Problem
Reproduce all of the entries below, substituting "Image dimensions" for every occurrence of "Page size" and leaving everything else unchanged.

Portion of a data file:
^^^^

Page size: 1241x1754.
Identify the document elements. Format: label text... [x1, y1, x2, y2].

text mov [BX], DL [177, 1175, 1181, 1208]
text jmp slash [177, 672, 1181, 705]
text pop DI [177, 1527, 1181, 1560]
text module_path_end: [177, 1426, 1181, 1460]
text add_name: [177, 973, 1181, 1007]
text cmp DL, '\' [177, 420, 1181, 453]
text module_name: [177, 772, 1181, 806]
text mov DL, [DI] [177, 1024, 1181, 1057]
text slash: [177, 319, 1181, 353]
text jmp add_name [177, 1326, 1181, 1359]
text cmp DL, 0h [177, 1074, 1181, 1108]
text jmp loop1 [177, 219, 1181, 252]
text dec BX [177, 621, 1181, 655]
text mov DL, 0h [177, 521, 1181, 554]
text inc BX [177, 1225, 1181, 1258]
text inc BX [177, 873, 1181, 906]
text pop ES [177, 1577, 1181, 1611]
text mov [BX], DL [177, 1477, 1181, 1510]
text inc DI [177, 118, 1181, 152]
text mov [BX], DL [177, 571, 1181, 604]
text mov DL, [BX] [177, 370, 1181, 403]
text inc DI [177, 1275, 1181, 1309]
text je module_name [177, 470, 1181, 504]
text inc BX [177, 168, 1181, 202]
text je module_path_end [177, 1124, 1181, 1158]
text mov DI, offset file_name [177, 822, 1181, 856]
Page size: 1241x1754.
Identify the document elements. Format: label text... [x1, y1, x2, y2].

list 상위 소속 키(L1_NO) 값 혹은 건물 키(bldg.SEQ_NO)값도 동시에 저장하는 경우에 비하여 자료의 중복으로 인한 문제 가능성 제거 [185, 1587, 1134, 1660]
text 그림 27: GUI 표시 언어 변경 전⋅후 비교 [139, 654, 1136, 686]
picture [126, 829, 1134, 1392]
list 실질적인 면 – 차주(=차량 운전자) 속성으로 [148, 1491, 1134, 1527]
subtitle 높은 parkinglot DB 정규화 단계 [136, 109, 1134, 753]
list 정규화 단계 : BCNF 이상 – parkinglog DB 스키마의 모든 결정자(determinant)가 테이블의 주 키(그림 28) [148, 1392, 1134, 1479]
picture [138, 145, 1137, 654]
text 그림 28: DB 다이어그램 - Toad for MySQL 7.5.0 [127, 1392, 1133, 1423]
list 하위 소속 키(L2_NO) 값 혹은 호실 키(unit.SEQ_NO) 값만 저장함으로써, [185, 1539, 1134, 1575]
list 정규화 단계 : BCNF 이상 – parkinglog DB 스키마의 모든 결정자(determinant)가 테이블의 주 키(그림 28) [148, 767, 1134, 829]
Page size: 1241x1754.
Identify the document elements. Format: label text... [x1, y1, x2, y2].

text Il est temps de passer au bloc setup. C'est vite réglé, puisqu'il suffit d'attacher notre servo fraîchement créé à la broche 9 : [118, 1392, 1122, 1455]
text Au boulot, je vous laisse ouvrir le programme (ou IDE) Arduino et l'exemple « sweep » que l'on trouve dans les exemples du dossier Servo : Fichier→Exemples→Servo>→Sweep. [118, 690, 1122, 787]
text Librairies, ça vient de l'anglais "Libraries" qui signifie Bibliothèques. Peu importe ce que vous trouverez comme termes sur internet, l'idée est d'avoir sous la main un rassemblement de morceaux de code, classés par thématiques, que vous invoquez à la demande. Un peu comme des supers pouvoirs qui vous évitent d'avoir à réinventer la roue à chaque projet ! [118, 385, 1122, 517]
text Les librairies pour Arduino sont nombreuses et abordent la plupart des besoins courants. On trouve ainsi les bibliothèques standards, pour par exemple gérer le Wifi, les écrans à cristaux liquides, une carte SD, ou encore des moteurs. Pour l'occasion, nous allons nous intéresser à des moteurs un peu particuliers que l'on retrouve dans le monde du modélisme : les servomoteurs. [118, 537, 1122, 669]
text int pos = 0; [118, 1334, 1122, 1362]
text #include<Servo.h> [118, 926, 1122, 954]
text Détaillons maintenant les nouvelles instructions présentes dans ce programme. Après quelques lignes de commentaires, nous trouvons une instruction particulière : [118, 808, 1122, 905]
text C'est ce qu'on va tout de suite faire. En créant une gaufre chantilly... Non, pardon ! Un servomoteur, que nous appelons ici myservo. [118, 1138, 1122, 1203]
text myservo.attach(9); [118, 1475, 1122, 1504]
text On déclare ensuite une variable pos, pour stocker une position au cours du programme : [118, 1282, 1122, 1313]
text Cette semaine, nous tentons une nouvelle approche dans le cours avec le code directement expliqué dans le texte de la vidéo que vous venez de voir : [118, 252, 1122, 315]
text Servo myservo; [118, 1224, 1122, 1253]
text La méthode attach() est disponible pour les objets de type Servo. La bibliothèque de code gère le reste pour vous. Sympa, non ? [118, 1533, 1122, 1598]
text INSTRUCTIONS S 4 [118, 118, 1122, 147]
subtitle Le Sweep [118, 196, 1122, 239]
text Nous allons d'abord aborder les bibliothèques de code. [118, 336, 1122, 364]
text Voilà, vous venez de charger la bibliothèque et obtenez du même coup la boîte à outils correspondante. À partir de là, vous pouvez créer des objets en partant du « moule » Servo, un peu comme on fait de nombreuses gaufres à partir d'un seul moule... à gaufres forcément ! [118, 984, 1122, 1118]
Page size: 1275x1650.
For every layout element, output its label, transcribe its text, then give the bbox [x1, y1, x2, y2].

^^^^

Exercise answer
Image dimensions: 1241x1754.
Identify the document elements. Format: label text... [x1, y1, x2, y2].

text mov [BX], DL [177, 1175, 1181, 1208]
text jmp slash [177, 672, 1181, 705]
text pop DI [177, 1527, 1181, 1560]
text module_path_end: [177, 1426, 1181, 1460]
text add_name: [177, 973, 1181, 1007]
text cmp DL, '\' [177, 420, 1181, 453]
text module_name: [177, 772, 1181, 806]
text mov DL, [DI] [177, 1024, 1181, 1057]
text slash: [177, 319, 1181, 353]
text jmp add_name [177, 1326, 1181, 1359]
text cmp DL, 0h [177, 1074, 1181, 1108]
text jmp loop1 [177, 219, 1181, 252]
text dec BX [177, 621, 1181, 655]
text mov DL, 0h [177, 521, 1181, 554]
text inc BX [177, 1225, 1181, 1258]
text inc BX [177, 873, 1181, 906]
text pop ES [177, 1577, 1181, 1611]
text mov [BX], DL [177, 1477, 1181, 1510]
text inc DI [177, 118, 1181, 152]
text mov [BX], DL [177, 571, 1181, 604]
text mov DL, [BX] [177, 370, 1181, 403]
text inc DI [177, 1275, 1181, 1309]
text je module_name [177, 470, 1181, 504]
text inc BX [177, 168, 1181, 202]
text je module_path_end [177, 1124, 1181, 1158]
text mov DI, offset file_name [177, 822, 1181, 856]
Image dimensions: 1241x1754.
Identify the document elements. Format: label text... [x1, y1, x2, y2].

list 상위 소속 키(L1_NO) 값 혹은 건물 키(bldg.SEQ_NO)값도 동시에 저장하는 경우에 비하여 자료의 중복으로 인한 문제 가능성 제거 [185, 1587, 1134, 1660]
text 그림 27: GUI 표시 언어 변경 전⋅후 비교 [139, 654, 1136, 686]
picture [126, 829, 1134, 1392]
list 실질적인 면 – 차주(=차량 운전자) 속성으로 [148, 1491, 1134, 1527]
subtitle 높은 parkinglot DB 정규화 단계 [136, 109, 1134, 753]
list 정규화 단계 : BCNF 이상 – parkinglog DB 스키마의 모든 결정자(determinant)가 테이블의 주 키(그림 28) [148, 1392, 1134, 1479]
picture [138, 145, 1137, 654]
text 그림 28: DB 다이어그램 - Toad for MySQL 7.5.0 [127, 1392, 1133, 1423]
list 하위 소속 키(L2_NO) 값 혹은 호실 키(unit.SEQ_NO) 값만 저장함으로써, [185, 1539, 1134, 1575]
list 정규화 단계 : BCNF 이상 – parkinglog DB 스키마의 모든 결정자(determinant)가 테이블의 주 키(그림 28) [148, 767, 1134, 829]
Image dimensions: 1241x1754.
Identify the document elements. Format: label text... [x1, y1, x2, y2].

text Il est temps de passer au bloc setup. C'est vite réglé, puisqu'il suffit d'attacher notre servo fraîchement créé à la broche 9 : [118, 1392, 1122, 1455]
text Au boulot, je vous laisse ouvrir le programme (ou IDE) Arduino et l'exemple « sweep » que l'on trouve dans les exemples du dossier Servo : Fichier→Exemples→Servo>→Sweep. [118, 690, 1122, 787]
text Librairies, ça vient de l'anglais "Libraries" qui signifie Bibliothèques. Peu importe ce que vous trouverez comme termes sur internet, l'idée est d'avoir sous la main un rassemblement de morceaux de code, classés par thématiques, que vous invoquez à la demande. Un peu comme des supers pouvoirs qui vous évitent d'avoir à réinventer la roue à chaque projet ! [118, 385, 1122, 517]
text Les librairies pour Arduino sont nombreuses et abordent la plupart des besoins courants. On trouve ainsi les bibliothèques standards, pour par exemple gérer le Wifi, les écrans à cristaux liquides, une carte SD, ou encore des moteurs. Pour l'occasion, nous allons nous intéresser à des moteurs un peu particuliers que l'on retrouve dans le monde du modélisme : les servomoteurs. [118, 537, 1122, 669]
text int pos = 0; [118, 1334, 1122, 1362]
text #include<Servo.h> [118, 926, 1122, 954]
text Détaillons maintenant les nouvelles instructions présentes dans ce programme. Après quelques lignes de commentaires, nous trouvons une instruction particulière : [118, 808, 1122, 905]
text C'est ce qu'on va tout de suite faire. En créant une gaufre chantilly... Non, pardon ! Un servomoteur, que nous appelons ici myservo. [118, 1138, 1122, 1203]
text myservo.attach(9); [118, 1475, 1122, 1504]
text On déclare ensuite une variable pos, pour stocker une position au cours du programme : [118, 1282, 1122, 1313]
text Cette semaine, nous tentons une nouvelle approche dans le cours avec le code directement expliqué dans le texte de la vidéo que vous venez de voir : [118, 252, 1122, 315]
text Servo myservo; [118, 1224, 1122, 1253]
text La méthode attach() est disponible pour les objets de type Servo. La bibliothèque de code gère le reste pour vous. Sympa, non ? [118, 1533, 1122, 1598]
text INSTRUCTIONS S 4 [118, 118, 1122, 147]
subtitle Le Sweep [118, 196, 1122, 239]
text Nous allons d'abord aborder les bibliothèques de code. [118, 336, 1122, 364]
text Voilà, vous venez de charger la bibliothèque et obtenez du même coup la boîte à outils correspondante. À partir de là, vous pouvez créer des objets en partant du « moule » Servo, un peu comme on fait de nombreuses gaufres à partir d'un seul moule... à gaufres forcément ! [118, 984, 1122, 1118]
Image dimensions: 1275x1650.
For every layout element, output its label, transcribe its text, then give the bbox [x1, y1, x2, y2].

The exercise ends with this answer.